── Provided records

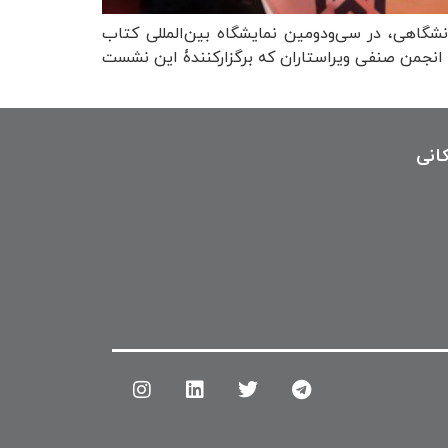
 دانشگاهی» روز پنجشنبه ۱۲ اردیبهشت ۱۳۹۸، در سالن ناشران دانشگاهی، در سی‌ودومین نمایشگاه بین‌المللی کتاب
انجمن صنفی ویراستاران که برگزارکنندۀ این نشست
انی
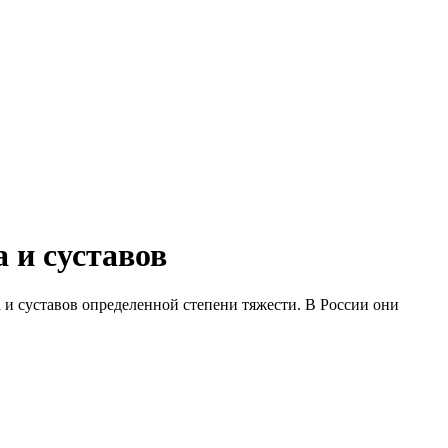
 и суставов
 и суставов определенной степени тяжести. В России они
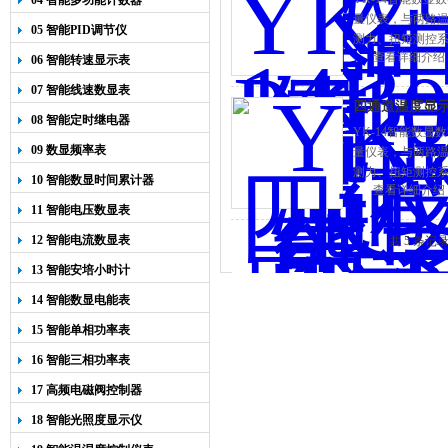
04 智能多功能计数器
量仪表，与两路
05 智能PID调节仪
测力、扭矩测控
查看详细介绍
06 智能转速显示表
07 智能线速数显表
四通道温度显示控
08 智能定时继电器
YK-14智能数
09 数显频率表
量仪表，与两路
测力、扭矩测控
10 智能数显时间累计器
查看详细介绍
11 智能电压数显表
12 智能电流数显表
共 5 条记
13 智能安培小时计
14 智能数显电能表
15 智能单相功率表
16 智能三相功率表
17 高频电磁阀控制器
18 智能光照度显示仪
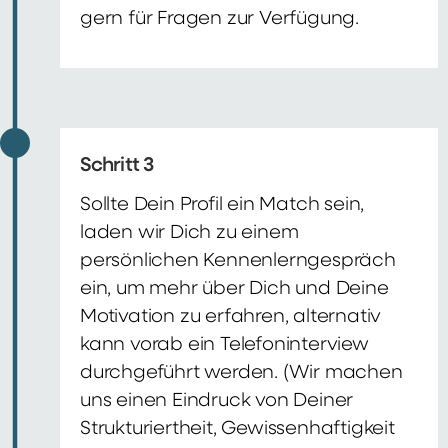
gern für Fragen zur Verfügung.
Schritt 3
Sollte Dein Profil ein Match sein,
laden wir Dich zu einem
persönlichen Kennenlerngespräch
ein, um mehr über Dich und Deine
Motivation zu erfahren, alternativ
kann vorab ein Telefoninterview
durchgeführt werden. (Wir machen
uns einen Eindruck von Deiner
Strukturiertheit, Gewissenhaftigkeit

────

> **Job item**
The answer must be every line of the records that holds the string "Dich".

> **Worked solution**
laden wir Dich zu einem
ein, um mehr über Dich und Deine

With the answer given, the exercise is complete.